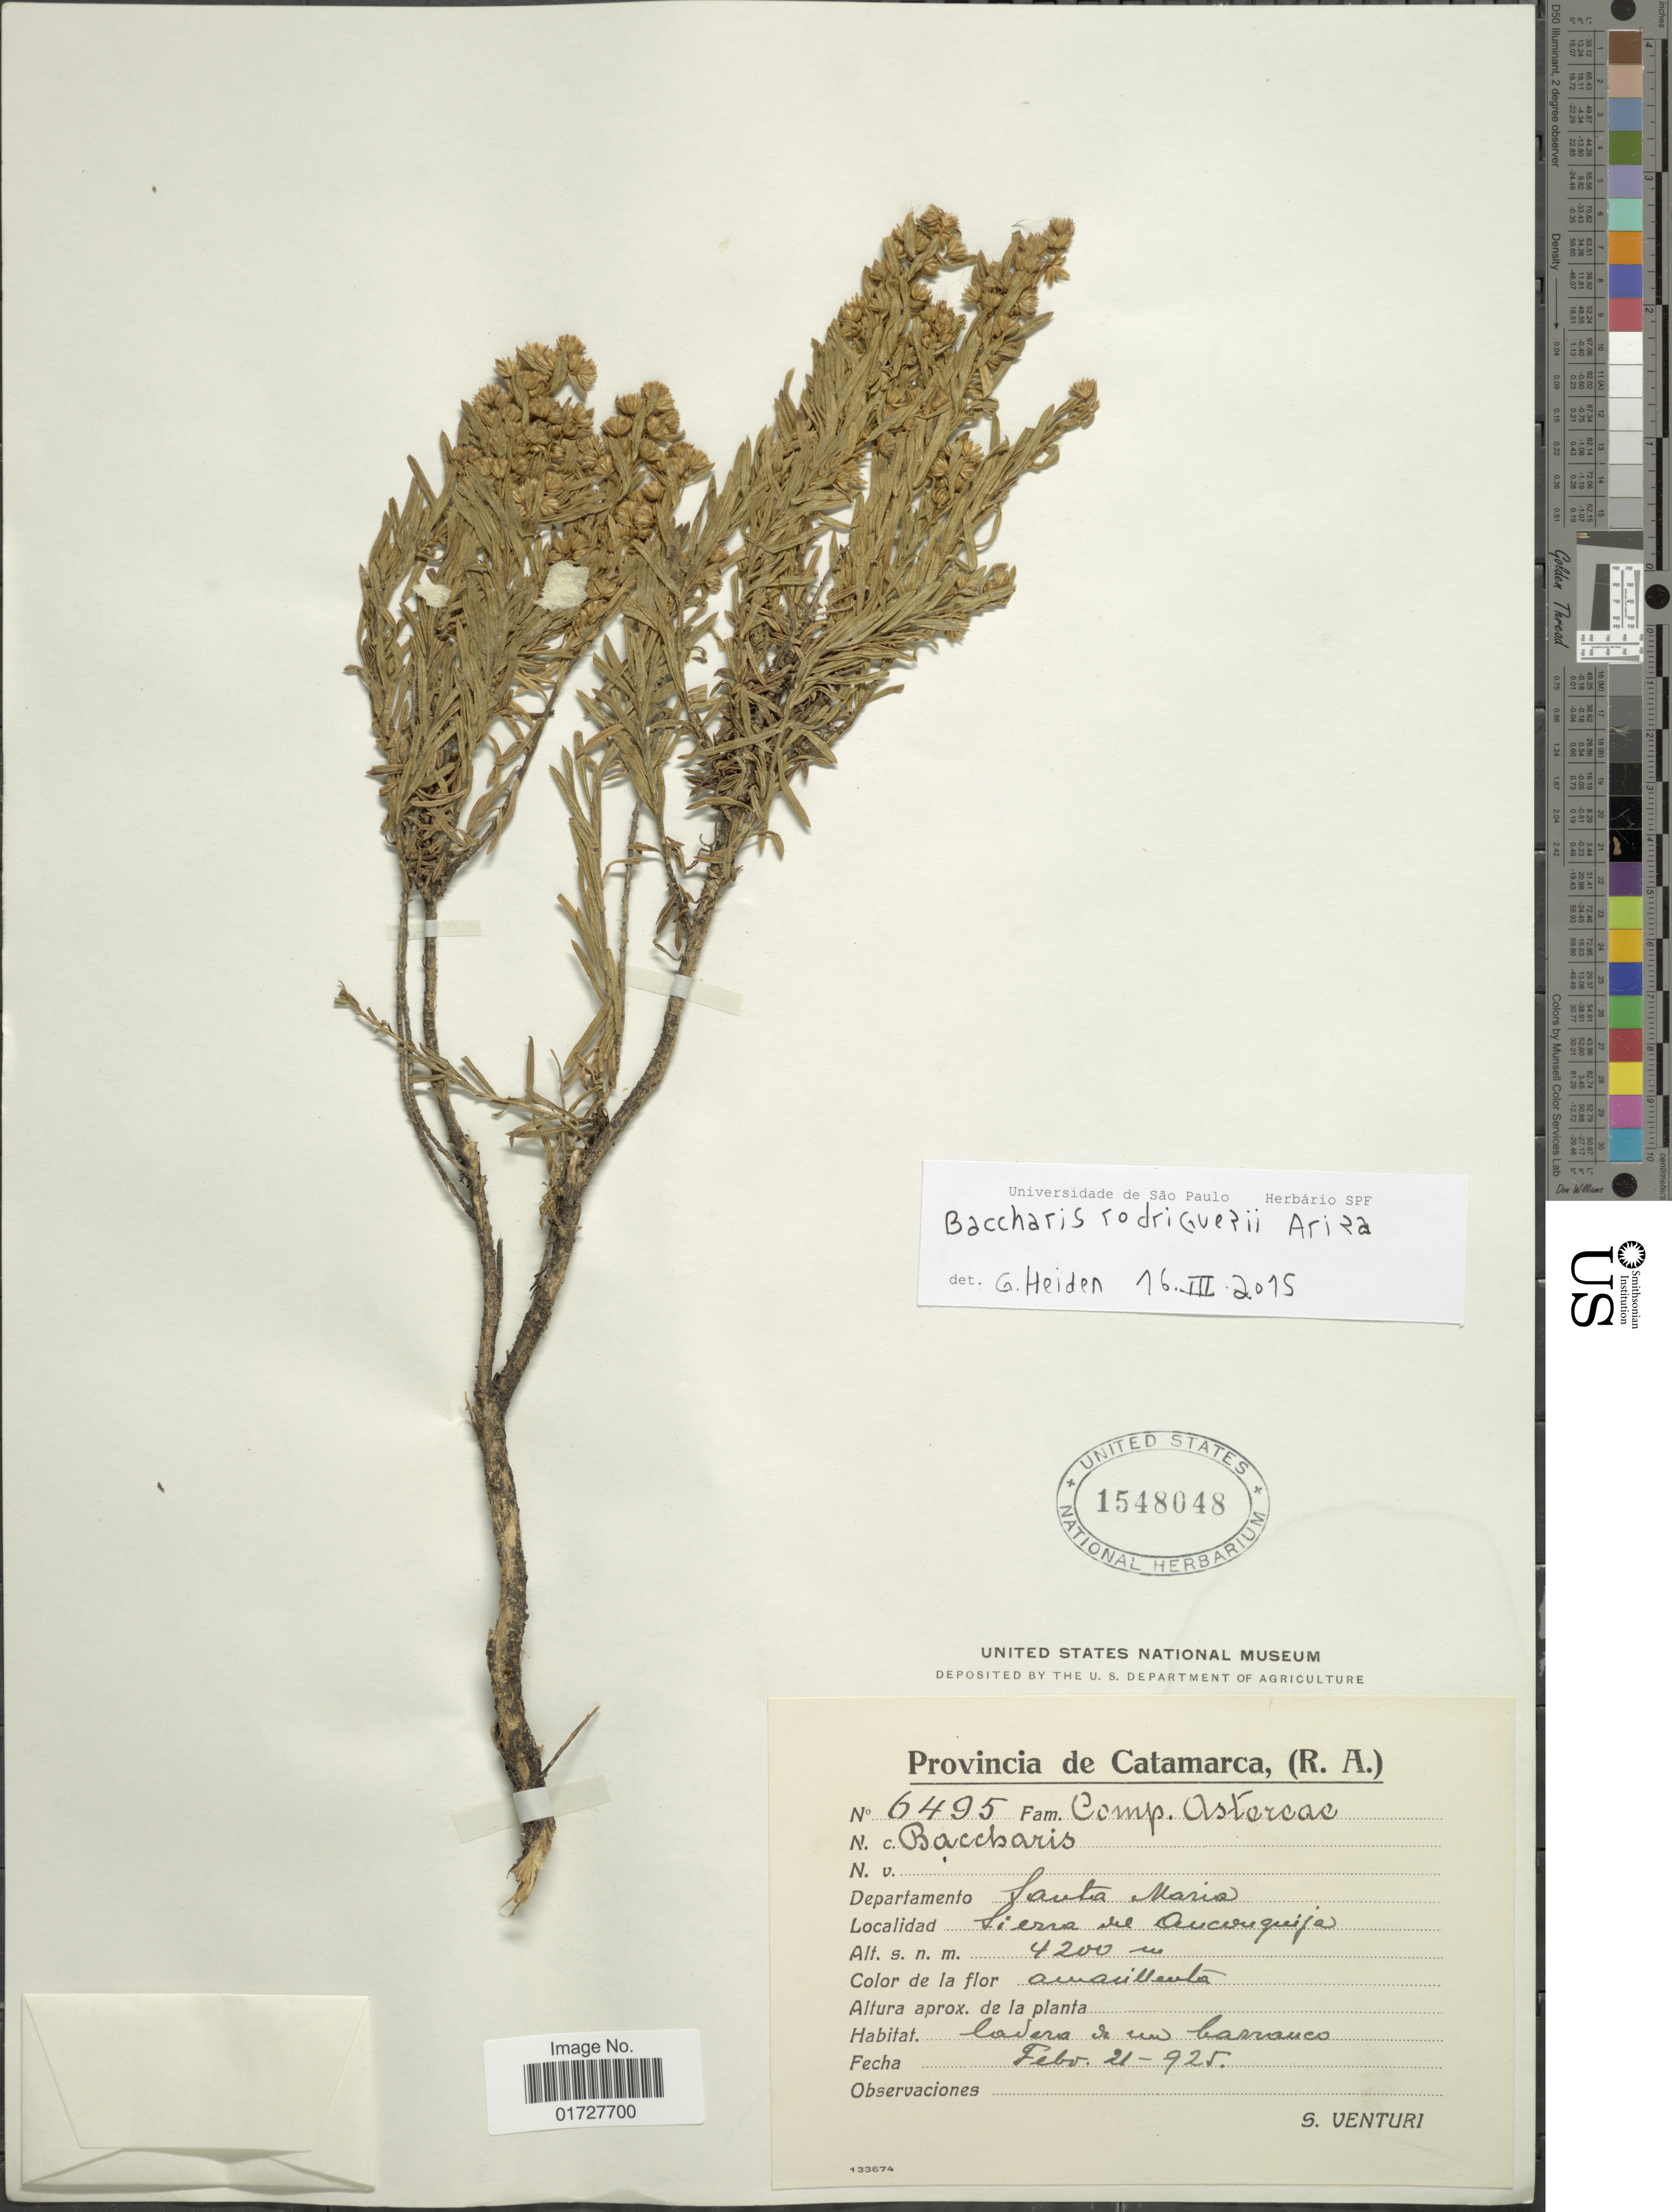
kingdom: Plantae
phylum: Tracheophyta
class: Magnoliopsida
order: Asterales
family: Asteraceae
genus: Baccharis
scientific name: Baccharis rodriguezii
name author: Ariza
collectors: S. Venturi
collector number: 6495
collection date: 1925-02-21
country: Argentina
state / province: Catamarca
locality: Departamento Santa Maria, Sierra del Anconquija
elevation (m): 4200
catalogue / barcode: US 1548048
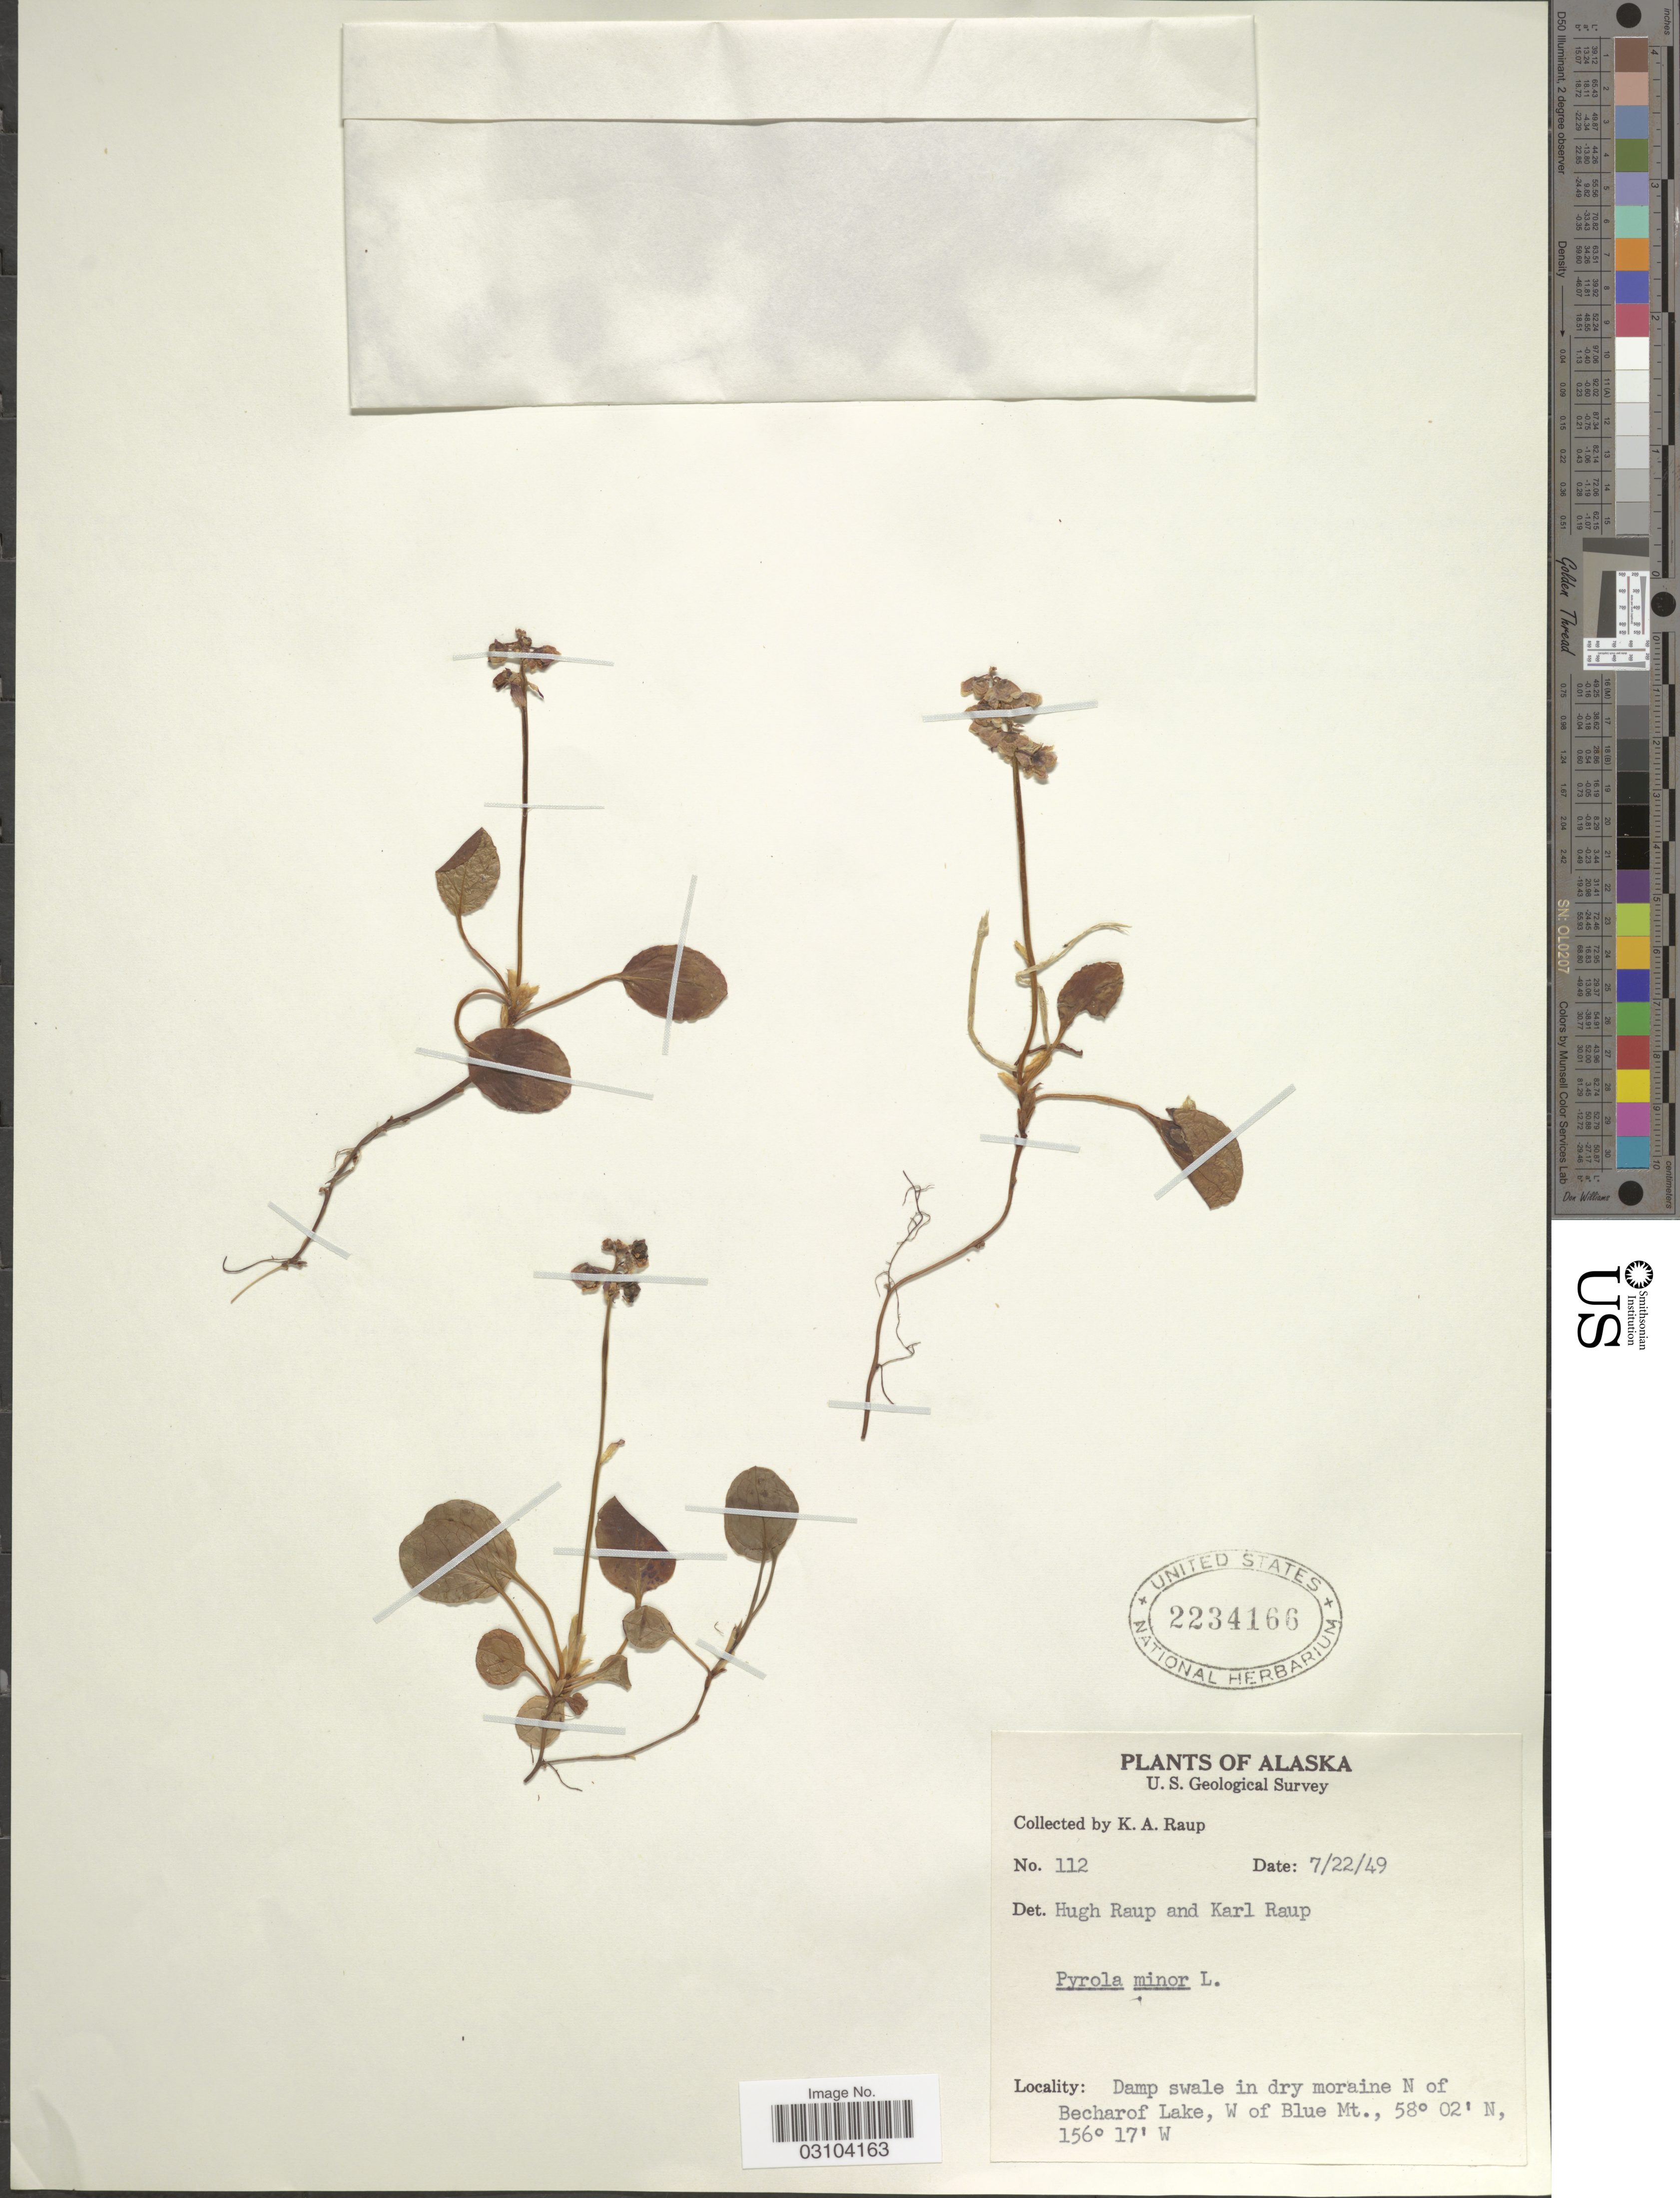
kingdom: Plantae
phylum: Tracheophyta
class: Magnoliopsida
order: Ericales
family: Ericaceae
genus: Pyrola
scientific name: Pyrola minor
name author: L.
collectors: K. Raup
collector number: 112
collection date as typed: Transcribed d/m/y: 22/7/49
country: United States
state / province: Alaska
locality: Dry moraine N of Becharof Lake, W of Blue Mt.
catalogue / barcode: US 2234166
• • • •
# The request
Copy the lines of the entries above exactly, beginning at the line that contains "collector number: 6495" and stopping after the line that contains "genus: Pyrola". Leave the pictures out of your copy.

# Worked answer
collector number: 6495
collection date: 1925-02-21
country: Argentina
state / province: Catamarca
locality: Departamento Santa Maria, Sierra del Anconquija
elevation (m): 4200
catalogue / barcode: US 1548048
kingdom: Plantae
phylum: Tracheophyta
class: Magnoliopsida
order: Ericales
family: Ericaceae
genus: Pyrola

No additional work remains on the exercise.